CDU in Thüringen fordert Bodo Ramelow heraus: AfD wirbt für Mike Mohring als "jungen Stürmer"

Die Union in Thüringen hat sich entschieden - und will bei der Ministerpräsidentenwahl am 5. Dezember einen eigenen Kandidaten präsentieren. Die AfD empfiehlt CDU-Mann Mike Mohring, der "voll im Saft" stehe.

Von Matthias Meisner

Das rot-rot-grüne Bündnis in Thüringen muss bei der Ministerpräsidentenwahl am 5. Dezember mit einem Gegenkandidaten der CDU rechnen. Regierungschefin Christine Lieberknecht (CDU) kündigte am Dienstagabend an, die Union werde „rechtzeitig einen eigenen Personalvorschlag“ bekanntgeben. „Wir brauchen im Landtag Klarheit“, betonte sie laut Mitteilung. Ob sie selbst gegen Bodo Ramelow, der Deutschlands erster linker Ministerpräsident werden will, antritt, blieb aber offen.

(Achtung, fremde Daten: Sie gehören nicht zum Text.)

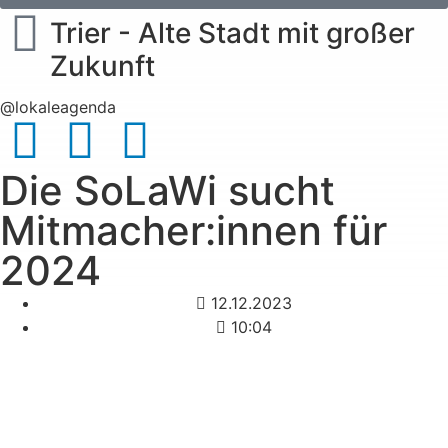
Trier - Alte Stadt mit großer
Zukunft
@lokaleagenda
Die SoLaWi sucht
Mitmacher:innen für
2024
12.12.2023
10:04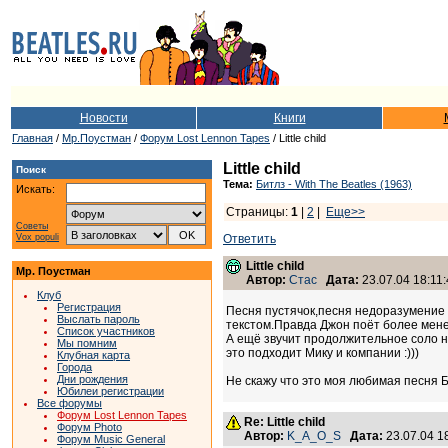
Новости
Книги
Главная
/
Мр.Поустман
/
Форум Lost Lennon Tapes
/ Little child
Little child
Поиск
Тема:
Битлз - With The Beatles (1963)
Искать:
Страницы:
1
|
2
|
Еще>>
Советы
Vox populi
Ответить
Little child
Мр. Поустман
Автор:
Стас
Дата:
23.07.04 18:11
Клуб
Регистрация
Песня пустячок,песня недоразумение п
Выслать пароль
текстом.Правда Джон поёт более мене
Список участников
А ещё звучит продолжительное соло н
Мы помним
это подходит Мику и компании :)))
Клубная карта
Города
Дни рождения
Не скажу что это моя любимая песня Б
Юбилеи регистрации
Все форумы
Форум Lost Lennon Tapes
Re: Little child
Форум Photo
Автор:
K_A_O_S
Дата:
23.07.04 
Форум Music General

Immer wieder war auch spekuliert worden, der Fraktionschef der CDU im Erfurter Landtag, Mike Mohring, könnte gegen Ramelow ins Rennen gehen. Anders als Lieberknecht könnte er mit den Stimmen der AfD rechnen, die bei der Wahl am 14. September erstmals ins Landesparlament eingezogen war. Die AfD nimmt Lieberknecht übel, dass sie eine Regierungszusammenarbeit mit ihr ausschließt - sie will weder für die amtierende Regierungschefin noch für den Linke-Kandidaten Ramelow stimmen. Mohring dagegen ist weitaus weniger abweisend gegenüber der AfD.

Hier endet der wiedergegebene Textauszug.